[Stored data]

Segment Open

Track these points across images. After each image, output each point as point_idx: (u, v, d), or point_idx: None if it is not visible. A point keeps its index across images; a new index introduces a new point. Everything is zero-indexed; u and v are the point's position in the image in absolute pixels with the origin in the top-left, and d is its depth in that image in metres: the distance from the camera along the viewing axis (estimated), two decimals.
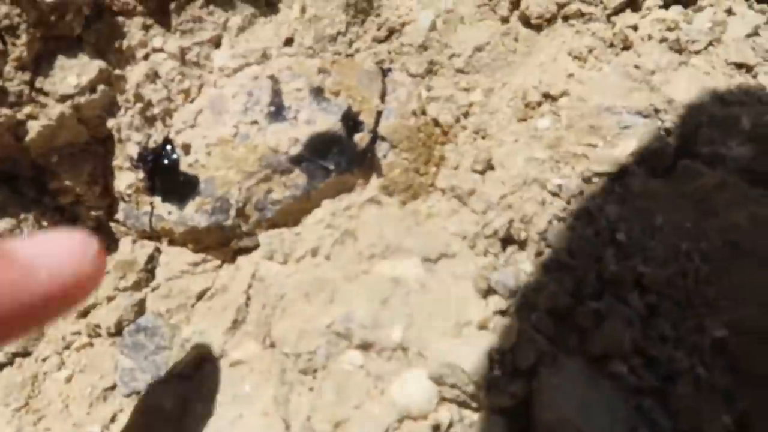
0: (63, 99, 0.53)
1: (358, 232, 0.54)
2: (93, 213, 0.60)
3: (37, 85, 0.53)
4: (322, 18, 0.62)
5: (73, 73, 0.54)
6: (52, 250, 0.39)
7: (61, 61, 0.54)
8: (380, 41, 0.63)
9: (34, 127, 0.53)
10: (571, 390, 0.44)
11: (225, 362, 0.53)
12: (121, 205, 0.60)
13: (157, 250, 0.61)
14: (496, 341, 0.47)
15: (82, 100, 0.54)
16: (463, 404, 0.48)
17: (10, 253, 0.38)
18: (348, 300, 0.52)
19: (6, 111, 0.51)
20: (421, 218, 0.55)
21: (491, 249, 0.52)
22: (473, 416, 0.48)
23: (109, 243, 0.61)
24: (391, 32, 0.64)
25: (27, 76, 0.52)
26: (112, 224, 0.61)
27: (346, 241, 0.54)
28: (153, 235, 0.60)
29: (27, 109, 0.53)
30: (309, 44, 0.61)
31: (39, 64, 0.53)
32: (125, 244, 0.60)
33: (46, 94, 0.53)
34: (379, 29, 0.63)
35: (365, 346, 0.50)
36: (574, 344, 0.45)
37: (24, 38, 0.51)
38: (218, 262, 0.59)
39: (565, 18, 0.63)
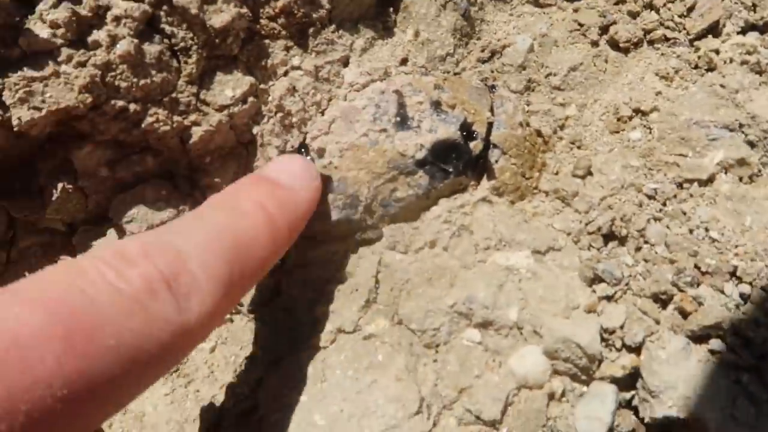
0: (221, 109, 0.62)
1: (473, 227, 0.62)
2: None
3: (201, 96, 0.62)
4: (434, 41, 0.70)
5: (230, 87, 0.63)
6: (291, 170, 0.50)
7: (219, 76, 0.63)
8: (483, 61, 0.72)
9: (197, 132, 0.62)
10: (676, 363, 0.50)
11: (358, 336, 0.60)
12: None
13: None
14: (606, 321, 0.54)
15: (235, 109, 0.63)
16: (574, 376, 0.55)
17: (268, 175, 0.49)
18: (467, 285, 0.59)
19: (177, 118, 0.61)
20: (528, 216, 0.63)
21: (594, 244, 0.59)
22: (583, 388, 0.55)
23: None
24: (493, 53, 0.72)
25: (194, 89, 0.61)
26: None
27: (463, 234, 0.62)
28: None
29: (192, 117, 0.62)
30: (422, 63, 0.70)
31: (203, 79, 0.62)
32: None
33: (207, 104, 0.62)
34: (482, 51, 0.72)
35: (484, 325, 0.58)
36: (677, 324, 0.52)
37: (194, 57, 0.61)
38: (341, 251, 0.67)
39: (651, 42, 0.71)
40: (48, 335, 0.30)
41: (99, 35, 0.55)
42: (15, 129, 0.54)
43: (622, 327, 0.53)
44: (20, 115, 0.53)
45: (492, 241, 0.61)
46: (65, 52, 0.54)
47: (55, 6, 0.54)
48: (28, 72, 0.53)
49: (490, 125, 0.65)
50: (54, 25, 0.54)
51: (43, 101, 0.54)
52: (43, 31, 0.53)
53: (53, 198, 0.60)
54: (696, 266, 0.54)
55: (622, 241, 0.59)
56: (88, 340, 0.32)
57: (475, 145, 0.64)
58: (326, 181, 0.64)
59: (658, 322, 0.53)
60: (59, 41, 0.54)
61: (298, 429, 0.56)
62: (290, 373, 0.61)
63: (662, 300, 0.54)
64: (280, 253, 0.53)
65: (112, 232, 0.64)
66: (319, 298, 0.64)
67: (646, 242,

Segment Closed

● **HOW TO COMPLETE THIS TASK**
Give again the closing portion of the entries, from the line with "56: (88, 340, 0.32)" through the last line. Keep it exact and add nothing.

● **YOUR SOLUTION**
56: (88, 340, 0.32)
57: (475, 145, 0.64)
58: (326, 181, 0.64)
59: (658, 322, 0.53)
60: (59, 41, 0.54)
61: (298, 429, 0.56)
62: (290, 373, 0.61)
63: (662, 300, 0.54)
64: (280, 253, 0.53)
65: (112, 232, 0.64)
66: (319, 298, 0.64)
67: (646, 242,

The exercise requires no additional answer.